What Is A Type 1 Error?
This occurs when you reject the null hypothesis when it’s actually true.
In other words, it’s a “false positive” – you think you’ve found an effect or difference when there really isn’t one.
This is like sounding an alarm when there’s no fire, declaring a placebo cures a condition, or identifying a campaign experiment has a positive impact on performance when it had no effect.
What Is A Type 2 Error?
This occurs when you fail to reject the null hypothesis even though it’s false.
It’s a “false negative” – you fail to observe a real effect or difference.
This is like a fire alarm not triggering when there is a fire, falsely determining a new drug performs similarly to a placebo, or a misinterpretation of campaign attribution leading you to believe a successful campaign experiment was actually a poor test.

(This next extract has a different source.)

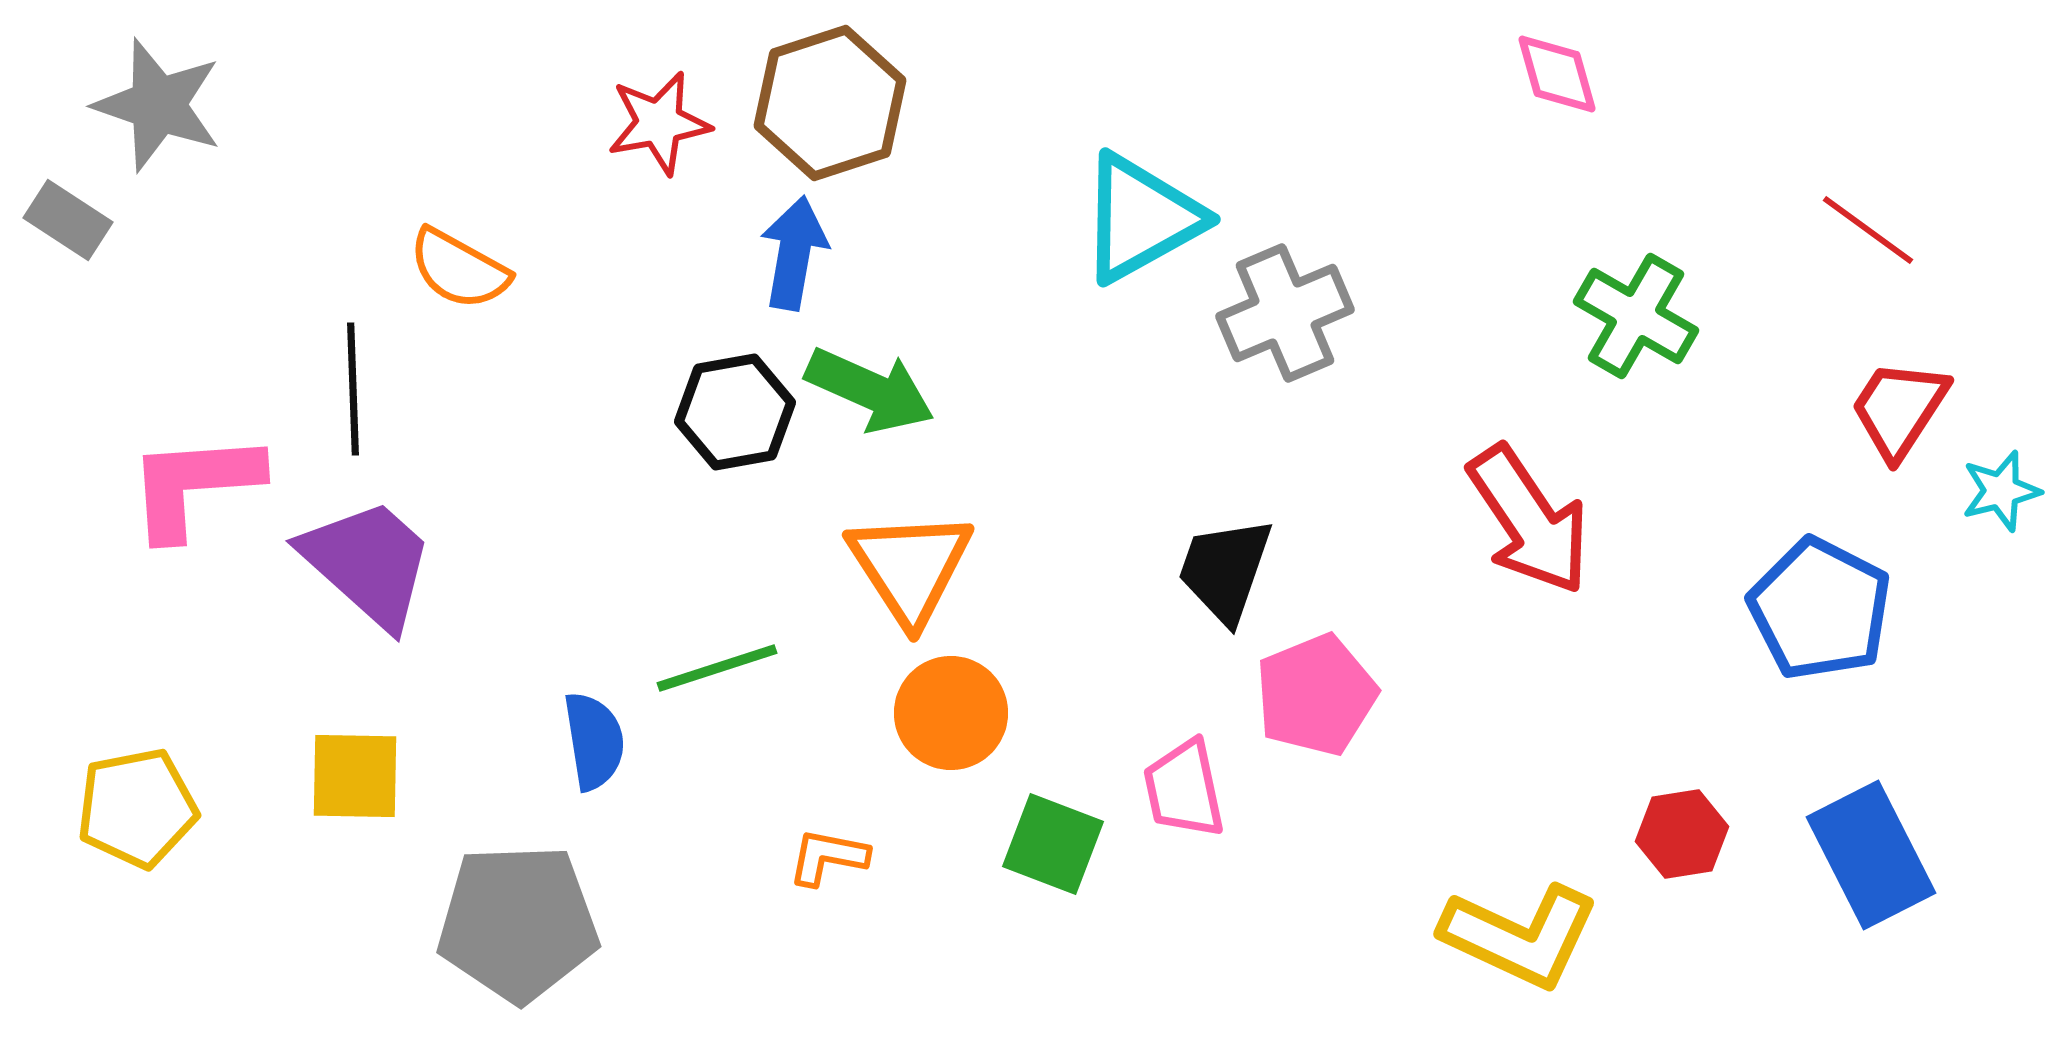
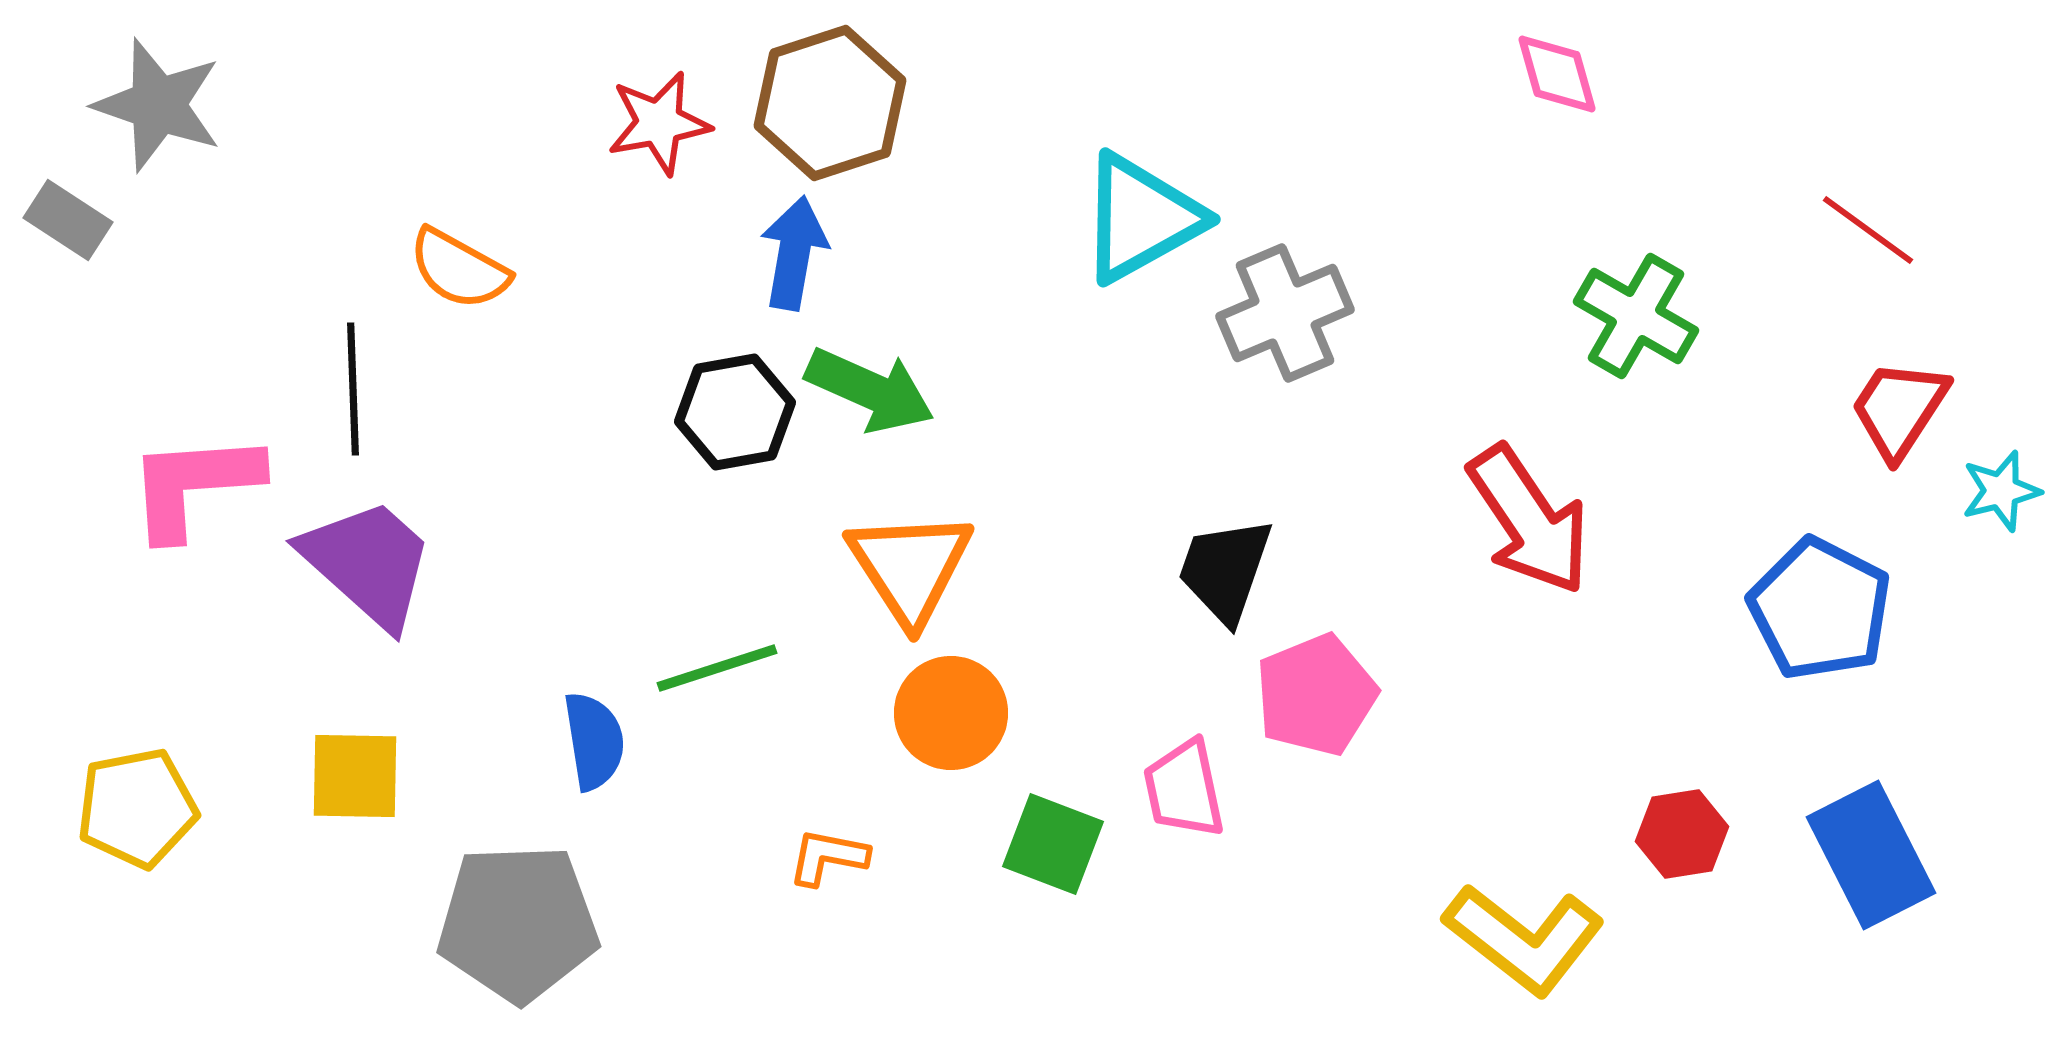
yellow L-shape: moved 4 px right, 3 px down; rotated 13 degrees clockwise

There Is Not A Fire (Null Hypothesis) The Natural State of Things | There Is A Fire (Alternative Hypothesis) The Thing We’re Looking For | |
Test is Positive (Fire alarm says there’s fire!) | Type 1 Error, false positive incorrectly rejected the null hypothesis, finding evidence where it did not exist | correctly reject the null hypothesis we correctly found evidence that H₀ (null hypothesis, default condition) does not explain the test results, yay! |
Test is Negative (Fire alarm says there is no fire) | correctly fail to reject the null hypothesis we did not find evidence because it does not exist | Type 2 Error, false negative incorrectly failed to reject the null hypothesis, failing to find evidence where it did exist |
How Do Statistical Errors Happen?
Limited Sample Size: If the sample size is too small, it may not represent the broader population well, making it more likely that the results won’t be accurate. Solution: Larger samples generally provide a more reliable understanding of the truth.
Sampling Variability: When you take a sample from a population, it’s only one possible subset of the entire group. Each sample might give slightly different results due to natural variation. This variation leads to what are known as random errors. Solution: ensure the way sample measurement is taken does not bias the sample.
Measurement Error: Sometimes, tools or methods used to collect data aren’t perfect. If a measuring instrument is inaccurate or if humans make mistakes during data collection, it can introduce what is known as systematic errors. Solution: validate the way information is collected and how your data is evaluated – making mistakes in interpreting data causes future understanding to be misguided. Validate your information & processes!
Model Assumptions: In understanding data is is often easy to make assumptions (e.g., that data follows a normal distribution, or that relationships between variables are linear). If these assumptions don’t match reality, it can lead to errors in the results. Solution: test and validate your assumptions vs your hypothesis, and be ready to have assumptions that were incorrect!
Random Chance: Sometimes, unusual results simply happen by chance, especially when dealing with probabilities. Even if all procedures are correct, random fluctuations in the data can manifest. Solution: It’s important to rule out random variability from predictable differences in performance, seasonal behavior changes for example. Sample size increases help minimize the effects of random chance.